Furthermore, tNGS successfully identified 7 AMR genes, expanding its potential utility beyond pathogen identification alone. The clinical relevance of this information is supported by the updated WHO Bacterial Priority Pathogens List, which continues to highlight methicillin-resistant
Staphylococcus aureus, carbapenem-resistant Gram-negative organisms, and drug-resistant Mycobacterium tuberculosis as major public health threats (
23). In respiratory infection, early recognition of resistance-associated genetic markers may help clinicians anticipate therapeutic challenges before culture-based susceptibility results are available, especially in patients with prior antimicrobial exposure, culture-negative results, or suspected infection caused by multidrug-resistant organisms.

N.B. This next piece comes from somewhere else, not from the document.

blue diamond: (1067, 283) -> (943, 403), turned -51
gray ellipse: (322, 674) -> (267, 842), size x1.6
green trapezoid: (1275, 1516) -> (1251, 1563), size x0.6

In this study, the detection of genes such as blaOXA-23, blaSHV, blaCTX-M, blaIMP, mecA, ermB, and ermC provided additional genotypic information that complemented pathogen identification and may support earlier risk assessment for antimicrobial resistance. Nevertheless, these findings should be interpreted cautiously. Sequencing-based AMR gene detection provides preliminary genotypic evidence rather than definitive phenotypic susceptibility results, and gene-phenotype discordance, incomplete panel coverage, and uncertain gene attribution in polymicrobial specimens may limit its direct clinical application. Therefore, tNGS-based AMR gene detection should be used as an adjunct to, rather than a replacement for, culture-based isolation and phenotypic antimicrobial susceptibility testing when viable pathogens are recovered. This interpretation is consistent with recent studies highlighting the utility of sequencing-based methods for pneumonia pathogen characterization, atypical pathogen detection, and resistance-gene interpretation (
24-
27).
This study has several limitations. First, the retrospective, single-center design and relatively small sample size may limit the generalizability of the findings. Second, the predominance of BALF specimens (89.34%) restricts our ability to extrapolate these performance metrics to sputum samples. Third, no independent composite clinical reference standard was available to adjudicate discordant results between tNGS and conventional microbiological methods. Therefore, some tNGS-positive/conventional-negative detections could not be definitively classified as causative infection, colonization, or background signals. Finally, although clinical outcome data, including length of hospital stay, discharge outcome, in-hospital mortality, and documented restricted antimicrobial agent exposure, were supplemented in the present study, the downstream clinical impact of tNGS was not systematically assessed. In particular, the retrospective design precluded reliable evaluation of whether antimicrobial regimens were modified directly according to tNGS findings. Therefore, the association between tNGS-guided antimicrobial management and patient outcomes requires further validation in prospective studies.
5.1. Conclusions
In conclusion, tNGS provides a rapid, high-yield diagnostic adjunct to conventional microbiological methods, offering broader pathogen coverage and early genotypic resistance profiling. When thoughtfully integrated with clinical judgment and conventional culture, tNGS has the potential to refine the etiological diagnosis and management of complex pulmonary infections.